The center announced Thursday that it will close July 1 for at least a year but hopes to reopen as soon as possible. Officials cited guidance from government officials and health experts and the uncertainty on when indoor public events can safely resume.

“The safety of our patrons, artists, volunteers, and staff remains our highest concern,” Harris Center Executive Director Dave Pier, Folsom Lake College President Whitney Yamamura and Los Rios Community College District Chancellor Brian King said in a joint statement.

“Our venue is smaller than others in our region and the budgetary impacts of this crisis have been severe, making it challenging to sustain operations and implement social distancing protocols in the current environment.”

It had hosted 400 events a year, drawing 150,000 people.
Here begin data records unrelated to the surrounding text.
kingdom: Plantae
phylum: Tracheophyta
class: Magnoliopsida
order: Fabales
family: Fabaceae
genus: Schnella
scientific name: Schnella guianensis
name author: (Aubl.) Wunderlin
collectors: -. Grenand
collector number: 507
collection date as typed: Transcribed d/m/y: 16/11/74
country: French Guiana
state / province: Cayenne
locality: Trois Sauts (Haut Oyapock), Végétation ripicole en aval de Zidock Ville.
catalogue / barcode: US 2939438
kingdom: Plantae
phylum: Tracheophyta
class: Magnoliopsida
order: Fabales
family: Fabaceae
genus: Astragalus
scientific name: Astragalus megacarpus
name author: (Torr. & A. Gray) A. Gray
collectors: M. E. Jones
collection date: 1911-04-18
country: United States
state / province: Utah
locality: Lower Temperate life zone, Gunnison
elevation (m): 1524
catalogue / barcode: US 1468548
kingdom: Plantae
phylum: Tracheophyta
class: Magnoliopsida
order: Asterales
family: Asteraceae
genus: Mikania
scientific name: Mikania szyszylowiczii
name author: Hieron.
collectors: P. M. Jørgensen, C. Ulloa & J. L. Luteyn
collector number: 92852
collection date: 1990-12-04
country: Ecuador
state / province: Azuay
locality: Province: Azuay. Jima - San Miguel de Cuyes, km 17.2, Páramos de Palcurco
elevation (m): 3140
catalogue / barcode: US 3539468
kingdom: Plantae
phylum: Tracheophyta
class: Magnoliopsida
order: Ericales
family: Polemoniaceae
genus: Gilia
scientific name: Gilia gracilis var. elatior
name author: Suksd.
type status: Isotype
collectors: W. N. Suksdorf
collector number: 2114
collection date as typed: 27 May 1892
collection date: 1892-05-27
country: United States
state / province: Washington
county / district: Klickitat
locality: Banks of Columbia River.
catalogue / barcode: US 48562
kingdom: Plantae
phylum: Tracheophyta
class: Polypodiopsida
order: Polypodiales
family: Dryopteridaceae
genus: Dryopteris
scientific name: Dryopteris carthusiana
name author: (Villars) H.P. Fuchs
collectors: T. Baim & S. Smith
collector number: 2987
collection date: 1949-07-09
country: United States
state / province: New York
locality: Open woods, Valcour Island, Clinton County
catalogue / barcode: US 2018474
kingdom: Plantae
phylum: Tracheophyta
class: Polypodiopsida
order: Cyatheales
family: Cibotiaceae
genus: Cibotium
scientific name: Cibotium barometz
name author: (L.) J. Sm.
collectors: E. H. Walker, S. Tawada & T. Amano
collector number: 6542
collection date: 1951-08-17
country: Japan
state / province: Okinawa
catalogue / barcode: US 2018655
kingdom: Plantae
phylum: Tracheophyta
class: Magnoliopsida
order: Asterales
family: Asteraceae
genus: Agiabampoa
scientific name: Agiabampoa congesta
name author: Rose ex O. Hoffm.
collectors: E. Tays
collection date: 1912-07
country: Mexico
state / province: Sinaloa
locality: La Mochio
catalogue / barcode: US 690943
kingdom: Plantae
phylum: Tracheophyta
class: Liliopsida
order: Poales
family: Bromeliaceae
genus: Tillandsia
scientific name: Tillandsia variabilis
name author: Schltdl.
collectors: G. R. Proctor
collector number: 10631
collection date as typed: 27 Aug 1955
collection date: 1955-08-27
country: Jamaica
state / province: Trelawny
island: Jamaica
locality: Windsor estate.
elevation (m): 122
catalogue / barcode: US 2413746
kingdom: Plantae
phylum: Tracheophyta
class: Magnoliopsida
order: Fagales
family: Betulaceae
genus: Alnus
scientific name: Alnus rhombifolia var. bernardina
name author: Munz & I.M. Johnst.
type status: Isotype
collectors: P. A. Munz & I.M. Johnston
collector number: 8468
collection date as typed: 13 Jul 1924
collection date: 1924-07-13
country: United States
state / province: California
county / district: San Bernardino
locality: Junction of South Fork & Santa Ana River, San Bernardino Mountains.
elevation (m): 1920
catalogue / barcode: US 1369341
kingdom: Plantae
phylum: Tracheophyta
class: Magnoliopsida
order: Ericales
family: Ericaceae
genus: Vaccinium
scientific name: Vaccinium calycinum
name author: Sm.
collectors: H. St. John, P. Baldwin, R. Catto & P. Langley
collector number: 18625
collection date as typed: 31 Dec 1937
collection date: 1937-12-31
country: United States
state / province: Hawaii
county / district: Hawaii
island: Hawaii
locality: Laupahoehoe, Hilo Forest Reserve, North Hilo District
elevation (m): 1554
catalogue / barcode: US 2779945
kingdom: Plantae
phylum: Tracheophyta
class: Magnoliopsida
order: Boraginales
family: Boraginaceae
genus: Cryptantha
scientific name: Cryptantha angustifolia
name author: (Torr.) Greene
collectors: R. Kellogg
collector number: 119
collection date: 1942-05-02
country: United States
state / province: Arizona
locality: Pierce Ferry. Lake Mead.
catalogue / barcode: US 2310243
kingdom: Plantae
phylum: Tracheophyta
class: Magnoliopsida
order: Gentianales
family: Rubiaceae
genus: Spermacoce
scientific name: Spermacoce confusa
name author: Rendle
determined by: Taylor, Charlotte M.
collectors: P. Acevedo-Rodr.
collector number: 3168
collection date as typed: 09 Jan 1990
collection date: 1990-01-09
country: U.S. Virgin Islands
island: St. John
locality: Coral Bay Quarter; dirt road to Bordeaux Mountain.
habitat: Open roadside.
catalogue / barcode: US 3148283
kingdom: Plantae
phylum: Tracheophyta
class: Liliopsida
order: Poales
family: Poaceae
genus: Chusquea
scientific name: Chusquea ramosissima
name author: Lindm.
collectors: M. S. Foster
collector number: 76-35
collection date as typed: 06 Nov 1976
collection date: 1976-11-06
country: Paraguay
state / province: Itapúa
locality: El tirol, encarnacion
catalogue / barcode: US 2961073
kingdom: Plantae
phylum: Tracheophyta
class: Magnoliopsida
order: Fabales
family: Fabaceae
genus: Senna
The center, built and run by the Los Rios Community College District on the Folsom Lake College campus, opened in 2011.

Once the pandemic hit, the center issued a series of cancellations, ending with one on April 23. In all, 135 events had already been canceled.

The center says that all remaining scheduled events have been canceled and ticket refunds will be issued automatically.

“These are challenging times, and we appreciate the patience and understanding of everyone in the Harris Center community as we work to address and respond to these circumstances beyond our control,” the statement said. “We are looking forward to the day when we can see you in our audience once again.”

While the Harris Center is the first major arts venue in the Sacramento region to take such a drastic step, it may not be the last.

The Mondavi Center at UC Davis is selling subscriptions starting July 6 for a 2020-21 season that is about 70% of normal and doesn’t start until Jan. 14.

“Our primary concern is to ensure the health and well-being of our patrons and we assure you that we will continue to monitor and follow all recommended public health guidelines,” the center says.

In Sacramento, the newly renovated Community Center Theater (now the Safe Credit Union Performing Arts Center) is scheduled to open late this year and early next year. It hosts Broadway Sacramento, which has yet to announce its new season, other than Come From Away rescheduled from last month to June 29-July 4. The theater is also home to the Sacramento Ballet, which hasn’t announced its new season, and other major events.

City officials and local arts leaders are discussing how to safely put on performances. Patrons may have their temperatures taken and be required to enter and exit in smaller groups.

But officials say that reducing seating capacity to keep at least six feet between theatergoers wouldn’t work because ticket revenue wouldn’t cover production costs.